Intervention Nursing Diagnosis for Risk for Infection
Risk for infection related to the invasion of microorganisms in the body
Goal: Infection does not occur
Expected outcomes:
Patients will show meticulous hand-washing techniques.
Patients will be free from the process of nosocomial infection during hospitalization.
Patients will demonstrate knowledge of the risk factors associated with infection and perform proper precautions to prevent infection.
Intervention:
1. Monitor for signs and symptoms of infection.
R /: To determine whether there is infection process.
2. Monitor lab results, monitor the patient's body temperature.
R /: Leukocyte increased, and the increase in body temperature that is not expected, is a sign of infection.
3. Use antiseptic technique when taking action to clients.
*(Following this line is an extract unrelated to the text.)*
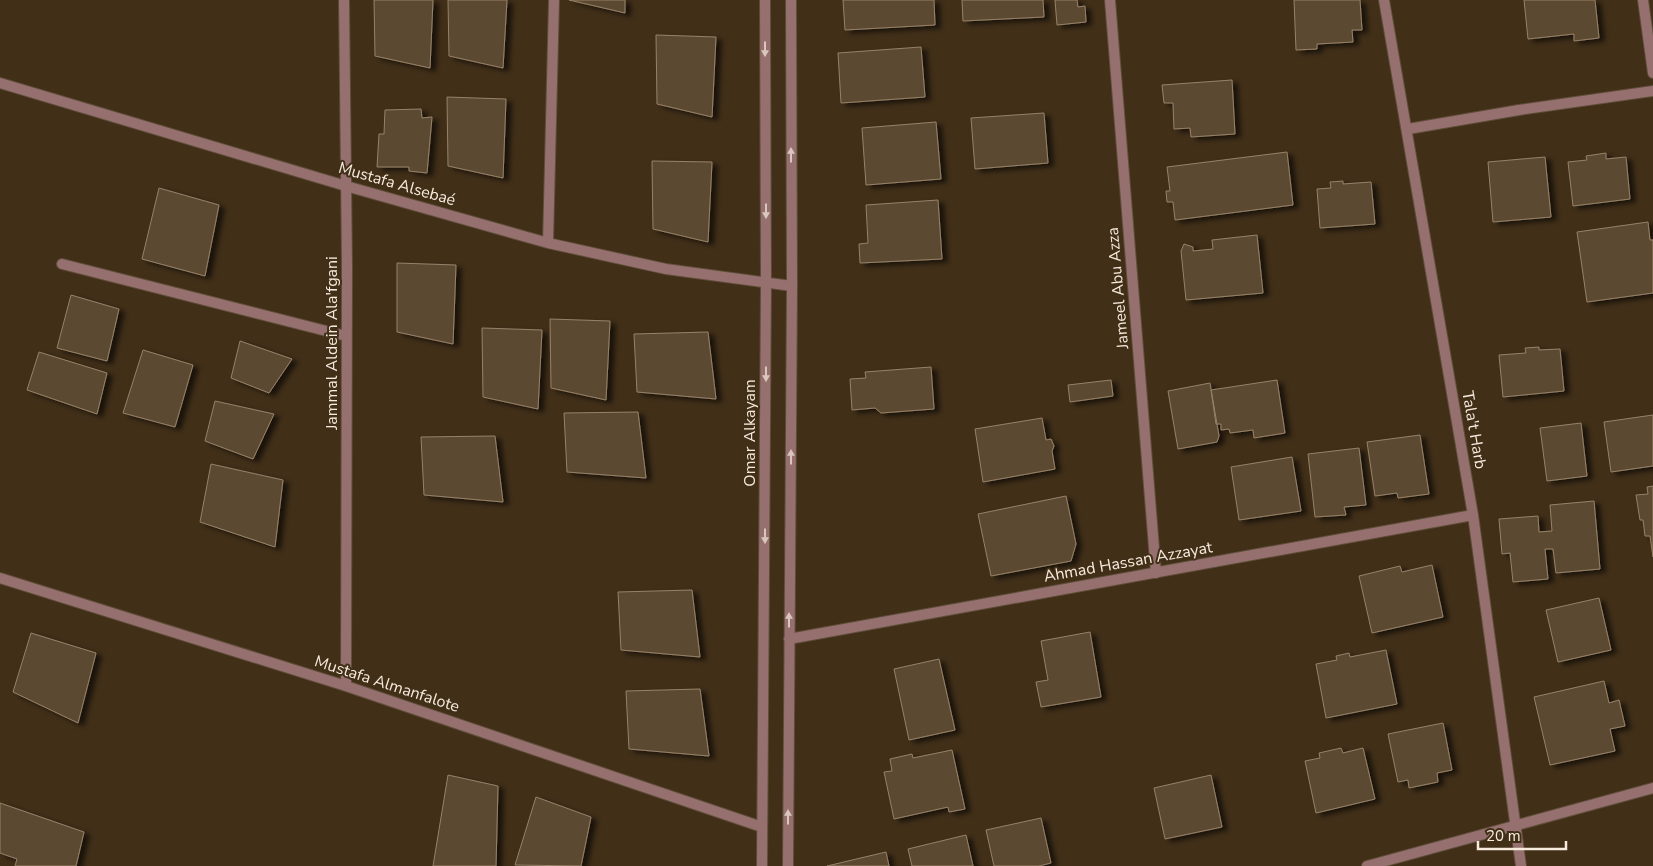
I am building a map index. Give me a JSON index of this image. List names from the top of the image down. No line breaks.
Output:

R /: Prevent cross-infection.
4. Emphasize the need to wash hands regularly / thoroughly before and when handling food, after toileting.
R /: Many viruses such as cytomegalovirus (CMV) can be excreted in the urine for more than 4 years after exposure and possibly transmitted through poor hygienic.
5. Provide an act of information about other hygiene measures, including wiping the vulva from front to back after urination and urination after coitus.
R /: Helps prevent E. coli contaminants rectal reach the vagina. Can help prevent the transmission of STIs, particularly CMV and non-gonococcal urethritis.
6. Encourage clients to drink 6 to 8 glasses of fluid every day. Discuss the role of acid residues in the diet and add cranberr or orange juice.
R /: Helps prevent urinary tract infections, can acidify the urine and help prevent UTIs.
7. Encourage clients to try Kegel exercises (tightening the perineum) during the day.
R /: Improved support for pelvic organs, strengthen and increase the elasticity of the muscle pubococcygeus, better control the urinal.
8. Encourage the use of cotton underwear and avoid using the bath tub when the client is entitled to the history of UTI.
R /: Static urinary and glycosuria can make a predisposing factor in the prenatal clients urinary tract infection, or UTI, especially when history include urinary problems / kidney.
9. Get a routine urine sample for microscopic examination, PH, presence of leukocyte cells, as well as culture and sensitivity, according to indications. Report the number of colonies greater than one hundred thousand per milliliter.
R /: This is to detect the presence of microorganisms in the body. High leukocyte cell count is an indicator of infection.
10. Instruct the patient to always clean up areas that are reddish.
R /: Prevent the introduction of other bacteria that can cause infection.
11. Collaboration with the medical team to give antibiotics.
R /: Antibiotics can help fight infection.